▶ _ABOUT THIS TASK_: Your task is to show every line in the listing below that includes "Problem".
[Opening DATA FOR PROCESSING section]
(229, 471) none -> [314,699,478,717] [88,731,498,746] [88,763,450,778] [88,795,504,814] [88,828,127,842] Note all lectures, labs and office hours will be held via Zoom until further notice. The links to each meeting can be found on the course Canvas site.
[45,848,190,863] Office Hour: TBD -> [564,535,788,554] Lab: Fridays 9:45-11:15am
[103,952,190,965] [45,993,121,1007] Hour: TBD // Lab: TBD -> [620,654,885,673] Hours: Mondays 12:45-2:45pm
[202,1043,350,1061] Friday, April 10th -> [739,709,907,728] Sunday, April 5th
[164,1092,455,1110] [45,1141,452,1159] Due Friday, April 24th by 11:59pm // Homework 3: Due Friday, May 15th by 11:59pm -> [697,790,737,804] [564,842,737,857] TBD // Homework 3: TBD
[Closing DATA FOR PROCESSING section]
[Opening DATA FOR PROCESSING section]
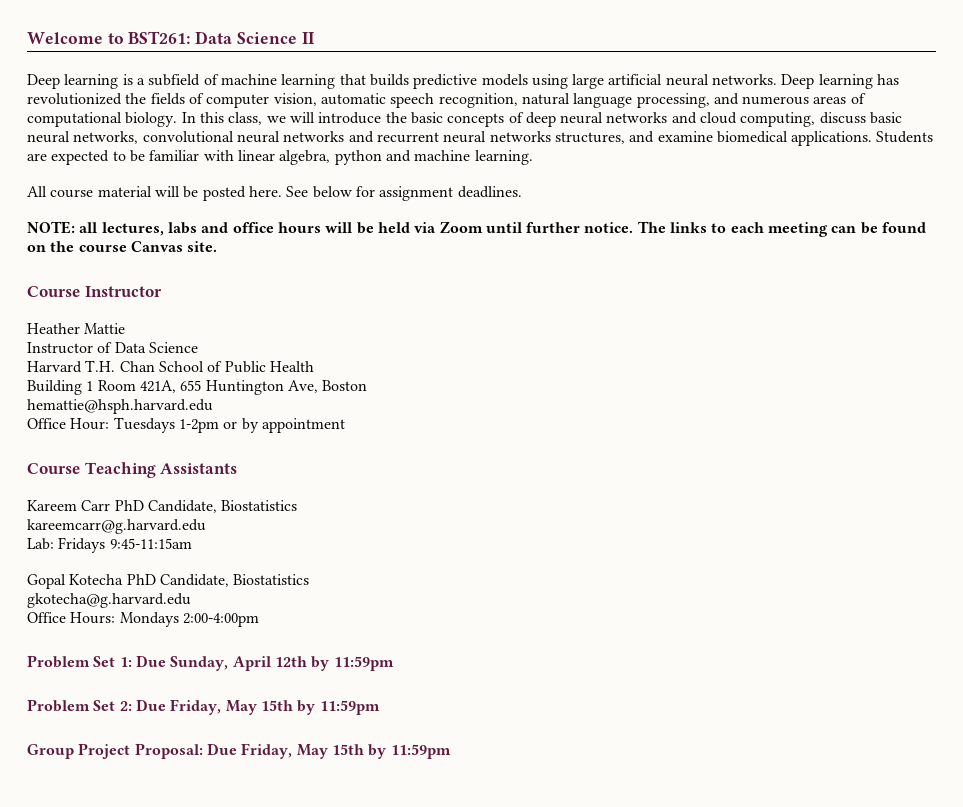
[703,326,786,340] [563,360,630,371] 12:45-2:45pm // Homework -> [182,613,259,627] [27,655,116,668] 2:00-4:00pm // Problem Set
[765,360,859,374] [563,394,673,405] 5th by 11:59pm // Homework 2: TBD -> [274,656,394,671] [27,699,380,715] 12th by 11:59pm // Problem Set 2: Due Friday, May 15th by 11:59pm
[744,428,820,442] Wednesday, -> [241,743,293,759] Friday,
[Closing DATA FOR PROCESSING section]
▶ _OUTPUT BELOW_:
[703,326,786,340] [563,360,630,371] 12:45-2:45pm // Homework -> [182,613,259,627] [27,655,116,668] 2:00-4:00pm // Problem Set
[765,360,859,374] [563,394,673,405] 5th by 11:59pm // Homework 2: TBD -> [274,656,394,671] [27,699,380,715] 12th by 11:59pm // Problem Set 2: Due Friday, May 15th by 11:59pm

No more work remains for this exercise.